By Matthew Alun Ray
A collection of vivid fragments engaging with ethical and sceptical themes by means of an engagement with several major European thinkers, including Schopenhauer, Nietzsche, Levinas and Wittgenstein.
– Regina Olsen stands stock still, her eyes staring out of the window, silent, her clothes partially sunlit and her face strangely beautiful. ‘We become what we remember’, Plotinus counselled. (Or, as Gustave Flaubert might have said: she has her love story, like everyone else.) It remains true that, for good or for ill, we all display traces of the others who have passed through our lives, like secrets we have been forbidden to keep.
– Philosophical commentators predictably note that Kierkegaard’s invocation of inexpressive silence in Fear and Trembling – there are other kinds of silence – may be trying to tell Regina Olsen something. – Inwardness and concupiscence.

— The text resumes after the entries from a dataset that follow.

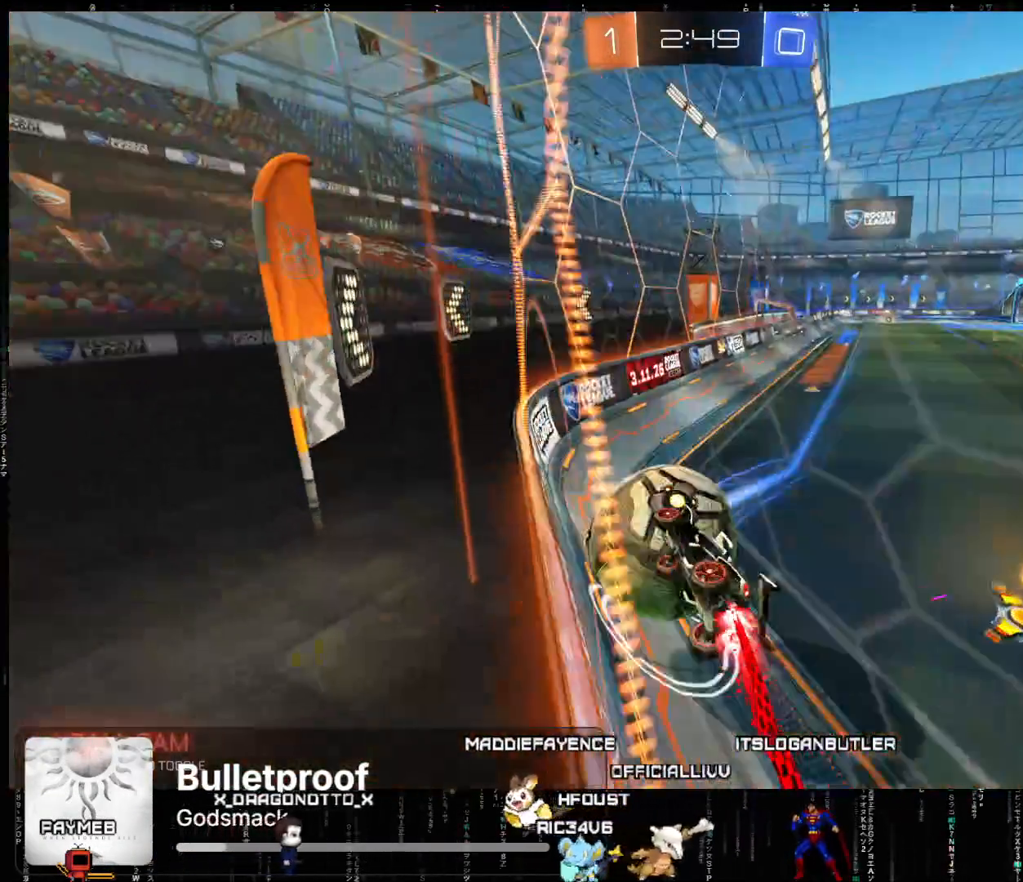
{"buttons": ["R2"], "left_stick": "down-right", "events": [[33, "X", "down"], [150, "X", "up"], [167, "A", "up"], [217, "left_stick", "up"], [367, "left_stick", "right"], [483, "left_stick", "down-right"]]}
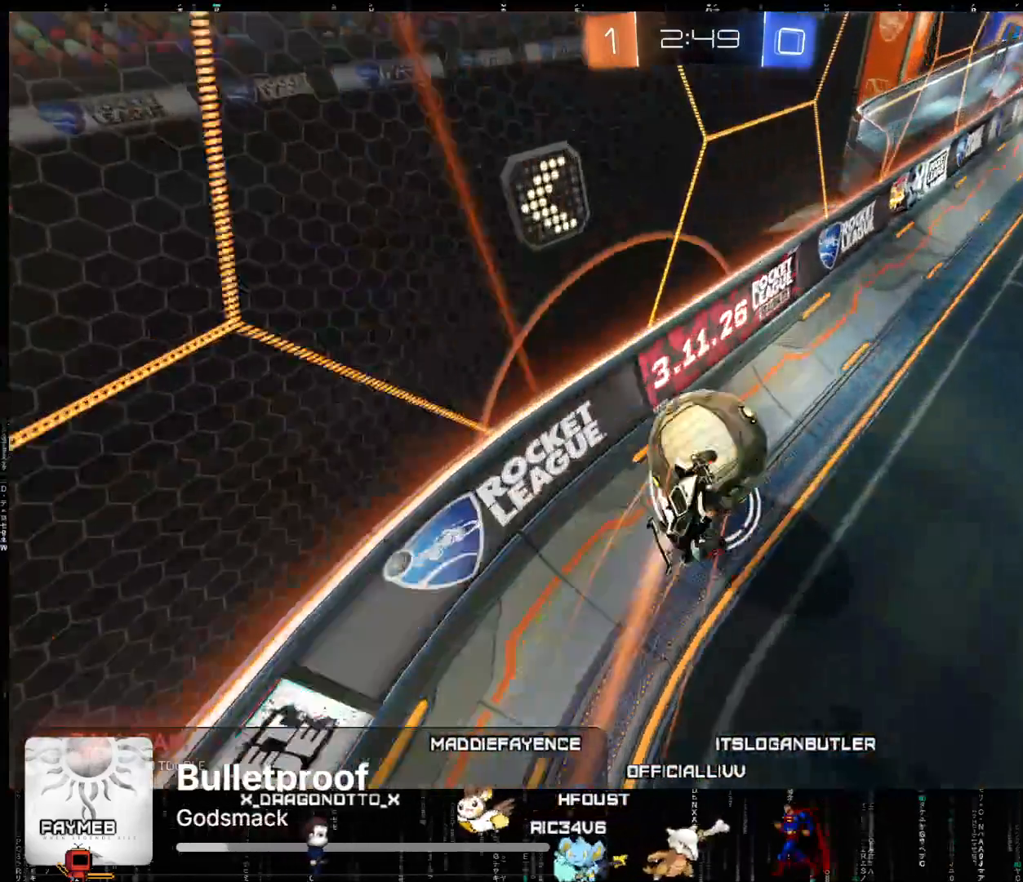
{"buttons": ["R2"], "left_stick": "right", "events": [[67, "B", "down"], [267, "left_stick", "right"], [333, "B", "up"]]}
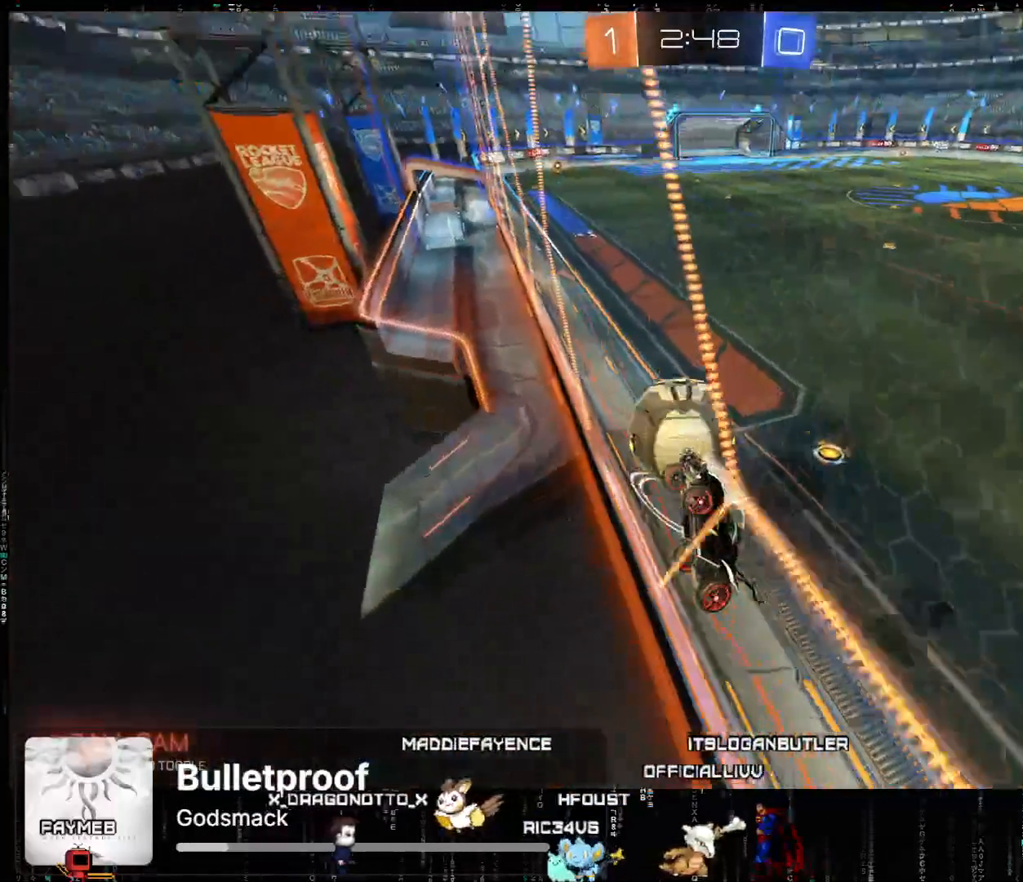
{"buttons": ["R2"], "left_stick": "right", "events": []}
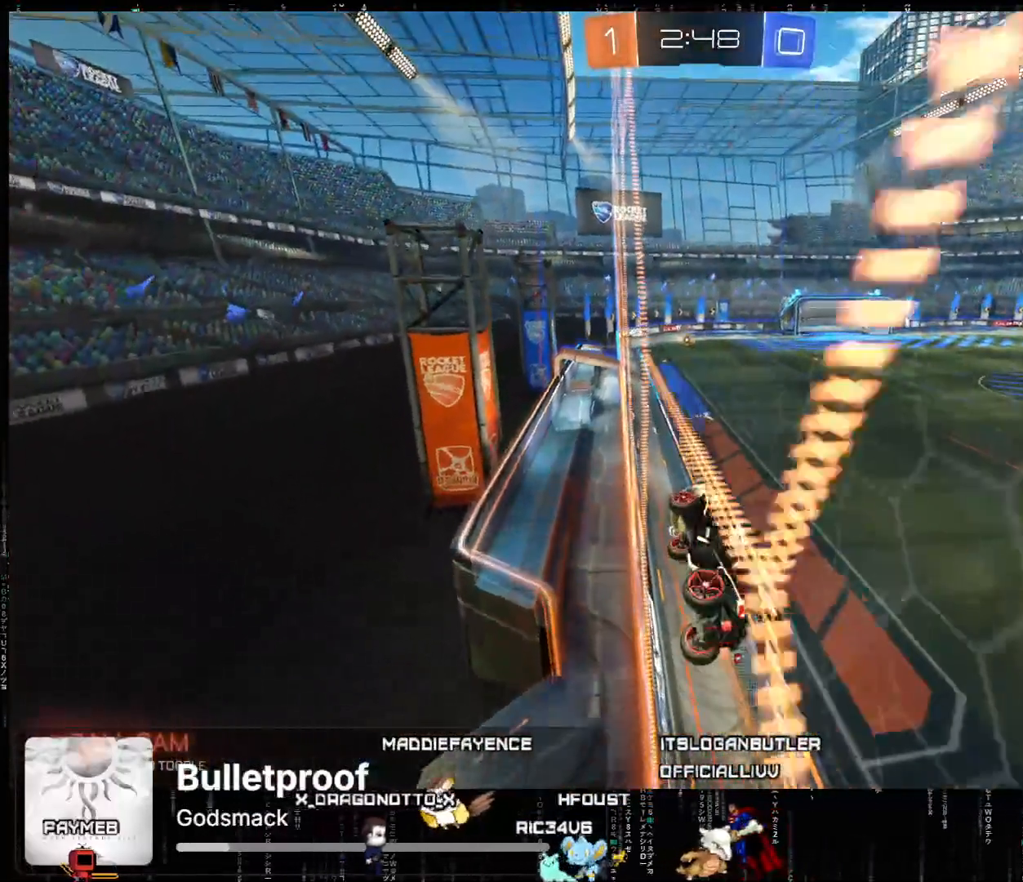
{"buttons": ["A", "R2"], "left_stick": "center", "events": [[200, "A", "down"], [200, "left_stick", "center"]]}
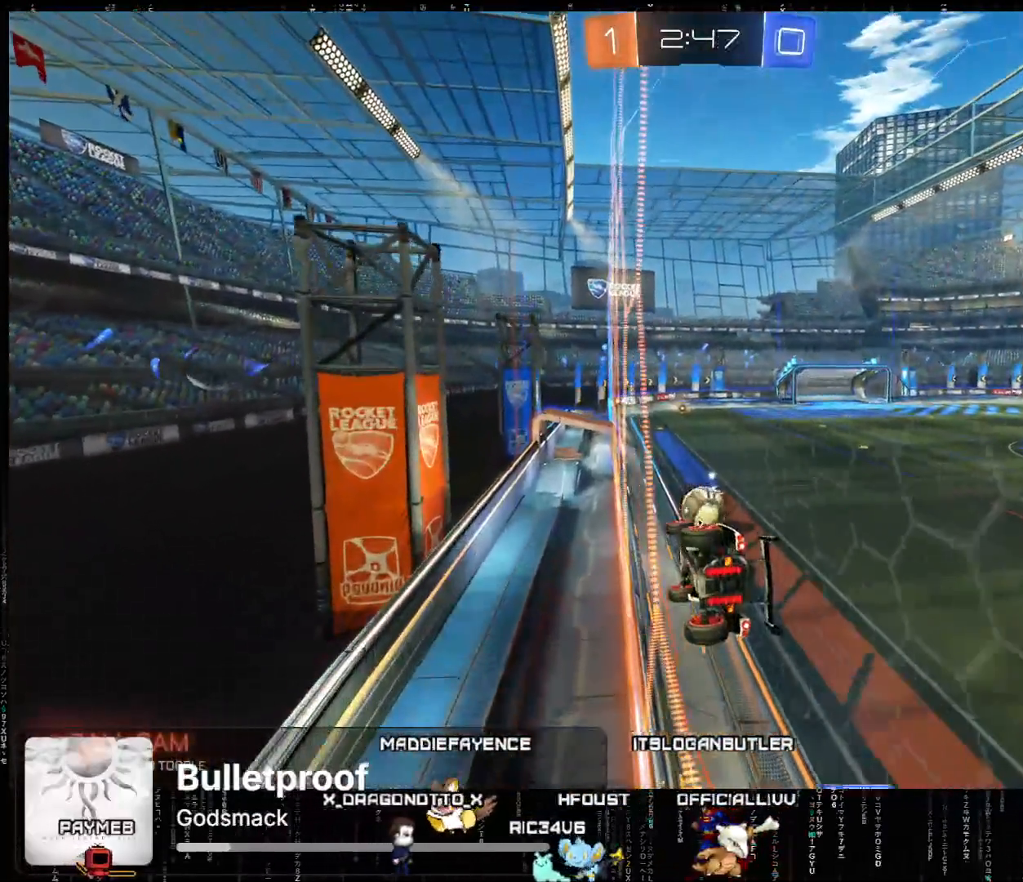
{"buttons": ["R2"], "left_stick": "center", "events": [[50, "X", "down"], [50, "left_stick", "up"], [150, "X", "up"], [183, "X", "down"], [267, "left_stick", "center"], [317, "X", "up"], [367, "A", "up"]]}
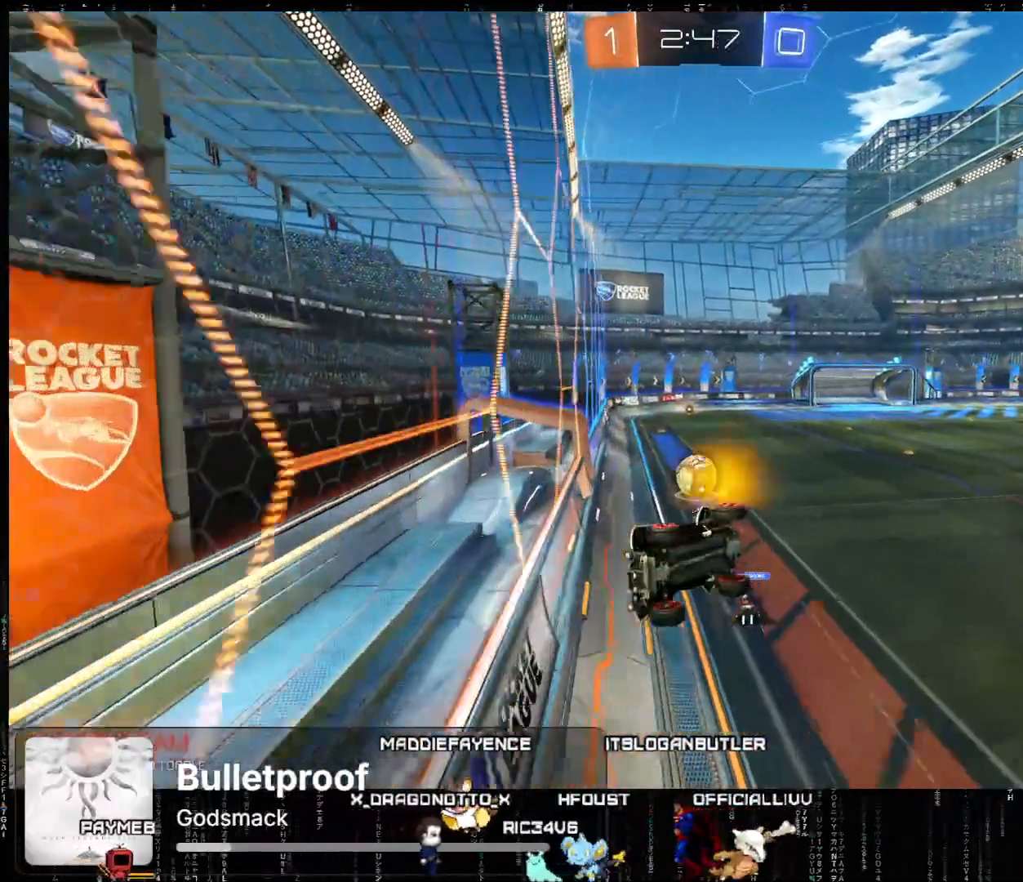
{"buttons": ["L2", "R2"], "left_stick": "down-left", "events": [[317, "left_stick", "left"], [400, "left_stick", "down-left"], [500, "L2", "down"]]}
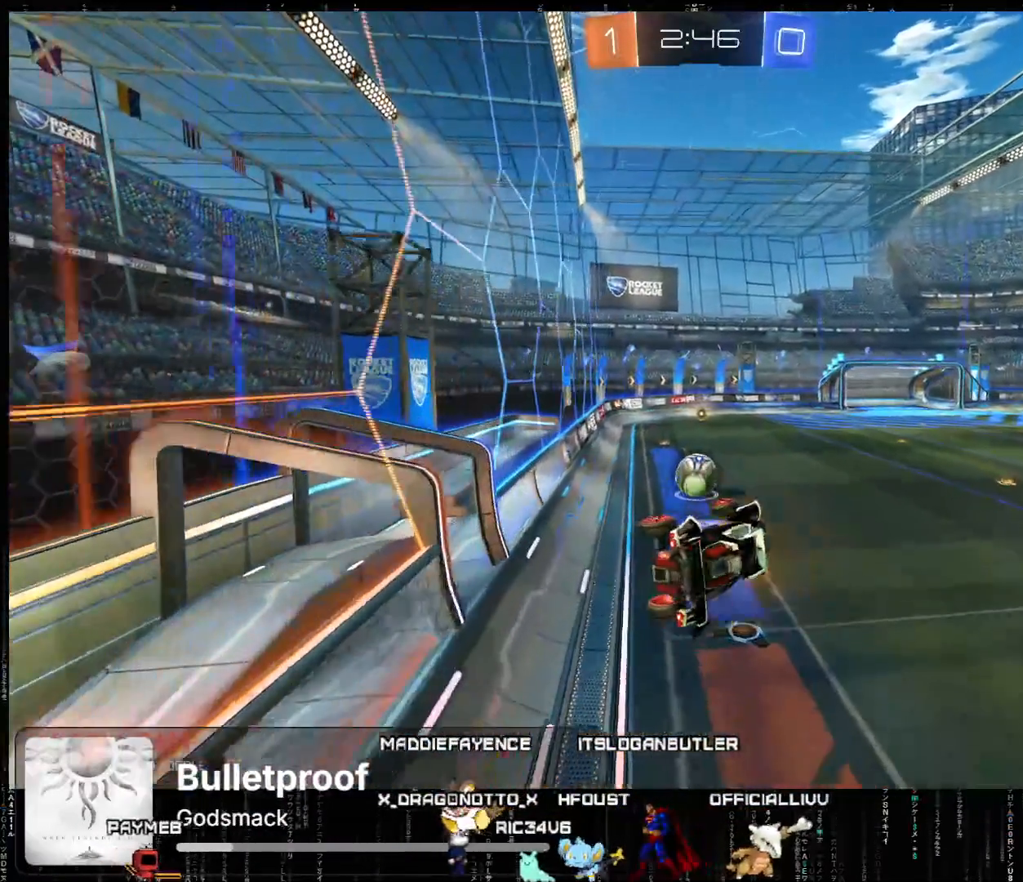
{"buttons": ["R2"], "left_stick": "center", "events": [[167, "L2", "up"], [217, "left_stick", "center"]]}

All this to repulse Regina? Lessening her love for him in an act so betraying of and yet so dependent upon love that it is at once infinitely forgivable and yet bereft of any standard of expiation.
– We must imagine Søren Kierkegaard indoors, uttering her name in solitude.
– When Kierkegaard called his book Fear and Trembling he referred, in the first word of the title, to an “inner” emotion hidden from everybody (this is the element of private interiority and subjectivity that Kierkegaard was always so attached to) and, in the last word, to an eminently accessible, visibly expressive piece of behaviour. But is all you can see in trembling an indecipherable shaking? Or, rather, especially given, in addition, the contextual cues, don’t you perceive something physical that is already soaked with the meaningful? Aren’t you, in fact, seeing the fear itself? You are surely not involved in a process of inferring it. The meaning does not need to be inferred when the body is imbued with it.
– Will a “knowing smile” tell me that the Other knows something? Answer: Yes.
– When he collapses with grief, his grief is already here in the room (right here in his expressions and in his vocalisations) and is most certainly not ensconced away at the heart of the inner. You almost immediately console him, as best you can. Pity, Wittgenstein wrote, is a form of conviction.
– We enter, as inexorably as fate, into the tedium of completion – the silence maintained by the pitiful dead.
Matthew Alun Ray was educated at Bristol University, then the University of Warwick, where he received his PhD in philosophy. Ray has previously published "Subjectivity and Irreligion" and essays in journals on topics that include Heidegger and Nietzsche.